3.

До места привала Максим, не умолкая, расспрашивал Агрофену про колдуна. Она напротив – была молчалива и задумчива. И всё-таки парень сумел выпытать, что в роду Петра Ивановича все мужчины – колдуны. Тайную силу он получил от деда, а тот от своего деда. Вот только передать оказалось некому – семьи Пётр Иванович не создал, поскольку полжизни мотался по лагерям. Впрочем, сметённый дух Максима пока не знал, поверил он в эту чертовщину или сомневается. Корову ещё не нашли, про яйца старик не догадался, то, что про лодку поговорили, так это и совпасть могло…
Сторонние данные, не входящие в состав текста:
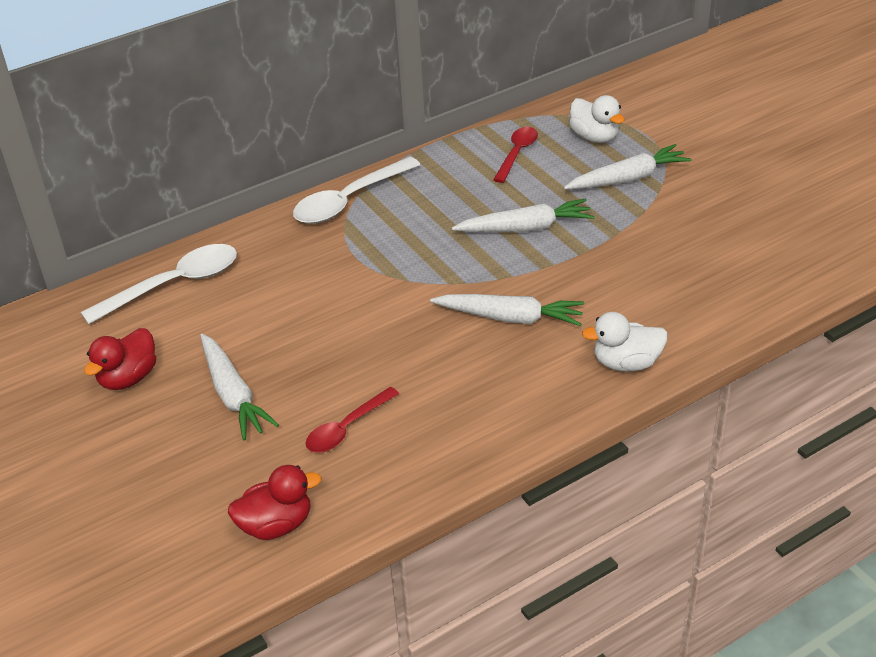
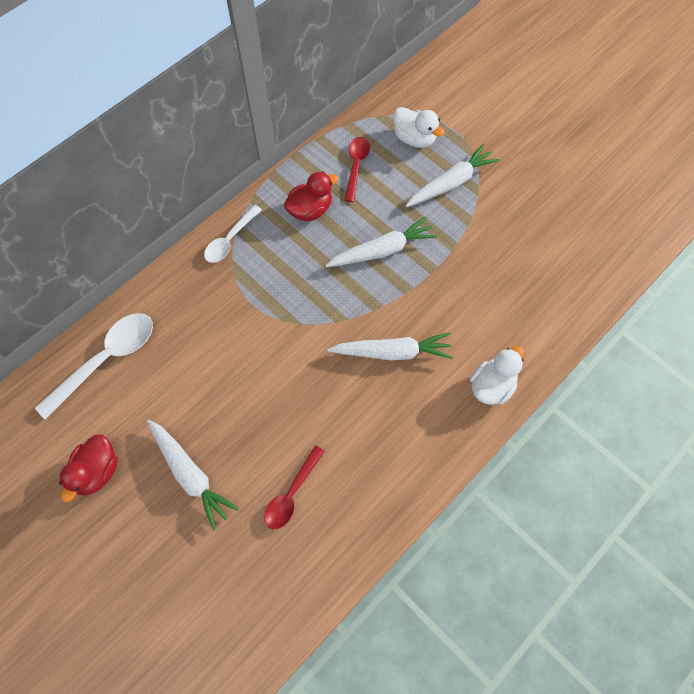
camera: 15 degrees left, 25 degrees up
(276, 525) = (261, 605): red duck -> red duck (310, 210)
(349, 200) = (230, 240): white spoon -> white spoon, size x0.62
(626, 363) = (492, 386): white duck -> white duck turned 150 degrees clockwise

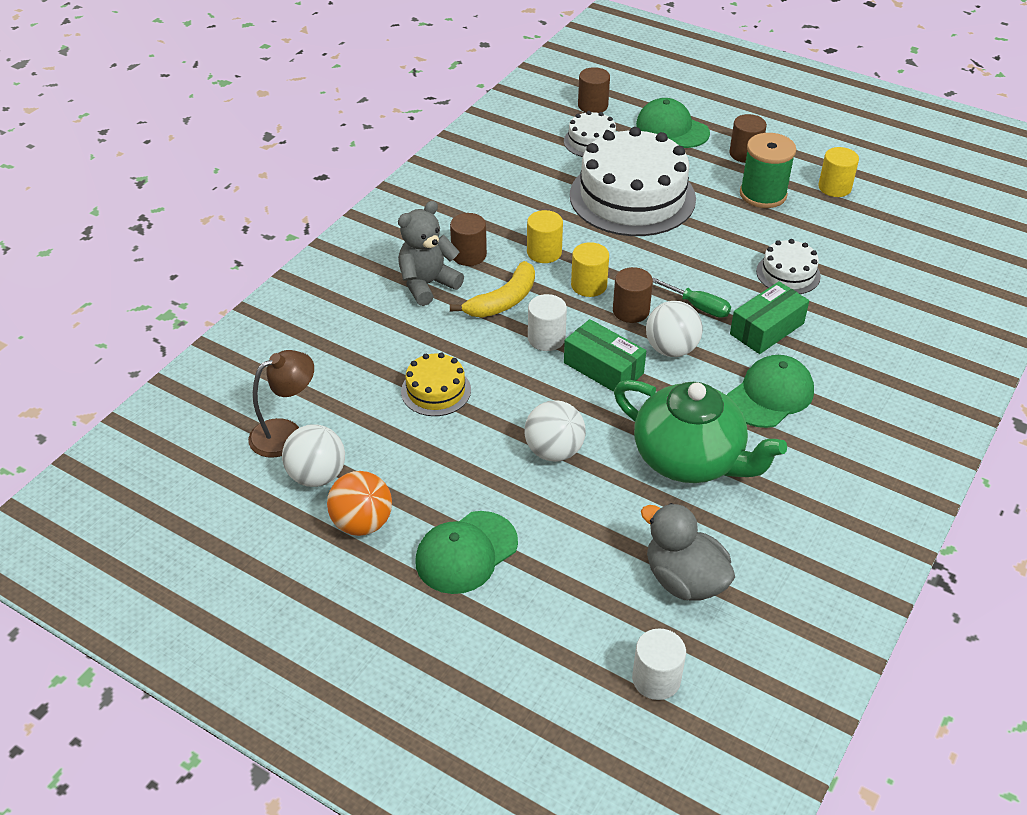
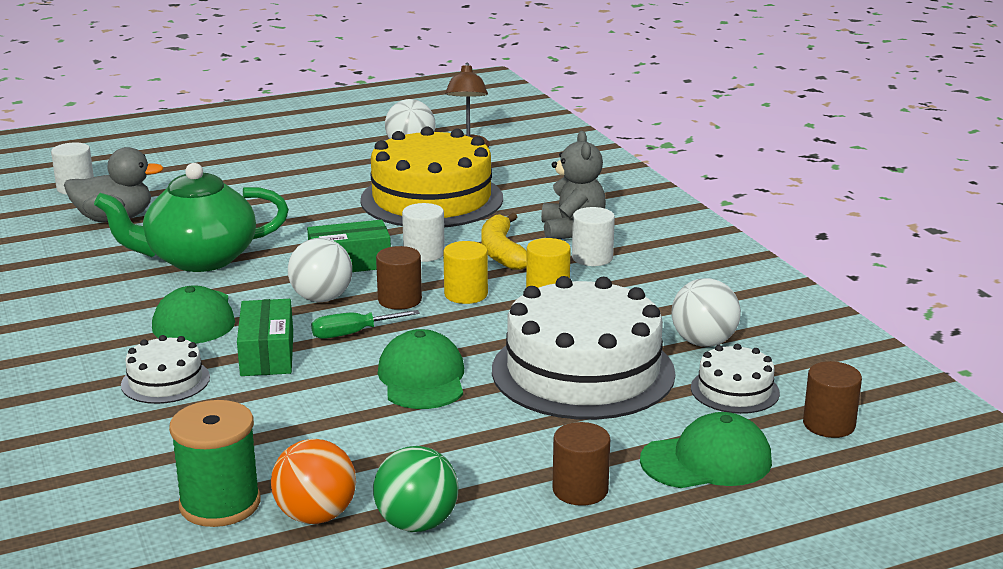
camera: 125 degrees right, 20 degrees down
(362, 523) = (346, 150): orange ball -> orange ball (316, 516)
(436, 390) = (432, 199): yellow cake -> yellow cake, size x2.13
(466, 552) = (267, 169): green cap -> green cap (422, 378)
(469, 255) = (592, 258): brown cylinder -> white cylinder
(554, 451) = (298, 217): white ball -> white ball (703, 342)
(763, 194) = (476, 459): green spool -> green spool (220, 504)
(788, 274) = (319, 404): white cake -> white cake (165, 381)
(834, 187) = (416, 523): yellow cylinder -> green ball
Пока Агрофена отдыхала под сосной, Максим отошёл к коряге, где сделал схрон. Он поспешно отодвинул сухие ветки и в ужасе отпрыгнул назад! По яйцам ползали гадюки. Они лежали под ветками, прижавшись к скорлупкам холодными чёрными животами. На крик парня прибежала тётка Агрофена. Она увидела змей и сразу всё поняла. Женщина обматерила Максима, взяла его, как маленького, за руку и повела в сторону деревни.


4.

Корову нашли в указанном месте. Телёнок за три дня подрос и сам бежал до дома.

март 2018 г.

ОДНАЖДЫ В ДЕРЕВНЕ


I.

Новогодние каникулы получились весёлыми. Мужики «отдыхали» с двадцать пятого декабря до девятого января, как говорят, не просыхая. В пьяном угаре практически незамеченной произошла смена лет. Михалыч только помнил, как Паша-леший, вытаскивал его из-за печки, чтобы выпить «вместе с президентом». У них в деревне это так называлось. Володя употреблял не больше их, но и не убавлял. После тоста «За Путина! За хорошую жизнь!», он сбегал к себе за припрятанной «сливянкой» и банкой огурцов, их закатывала ещё его благоверная.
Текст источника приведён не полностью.